What the exercise asks
Keeping every word intact, reproduce all of the records.

Document structure recognition data
[Start of section]

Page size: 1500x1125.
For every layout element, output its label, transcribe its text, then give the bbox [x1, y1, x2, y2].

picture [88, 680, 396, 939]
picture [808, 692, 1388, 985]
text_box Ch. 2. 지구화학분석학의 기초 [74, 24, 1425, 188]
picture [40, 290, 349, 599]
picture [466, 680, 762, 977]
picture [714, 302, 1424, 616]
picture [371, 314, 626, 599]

[End of section]

Exercise output
Page size: 1500x1125.
For every layout element, output its label, transcribe its text, then give the bbox [x1, y1, x2, y2].

picture [88, 680, 396, 939]
picture [808, 692, 1388, 985]
text_box Ch. 2. 지구화학분석학의 기초 [74, 24, 1425, 188]
picture [40, 290, 349, 599]
picture [466, 680, 762, 977]
picture [714, 302, 1424, 616]
picture [371, 314, 626, 599]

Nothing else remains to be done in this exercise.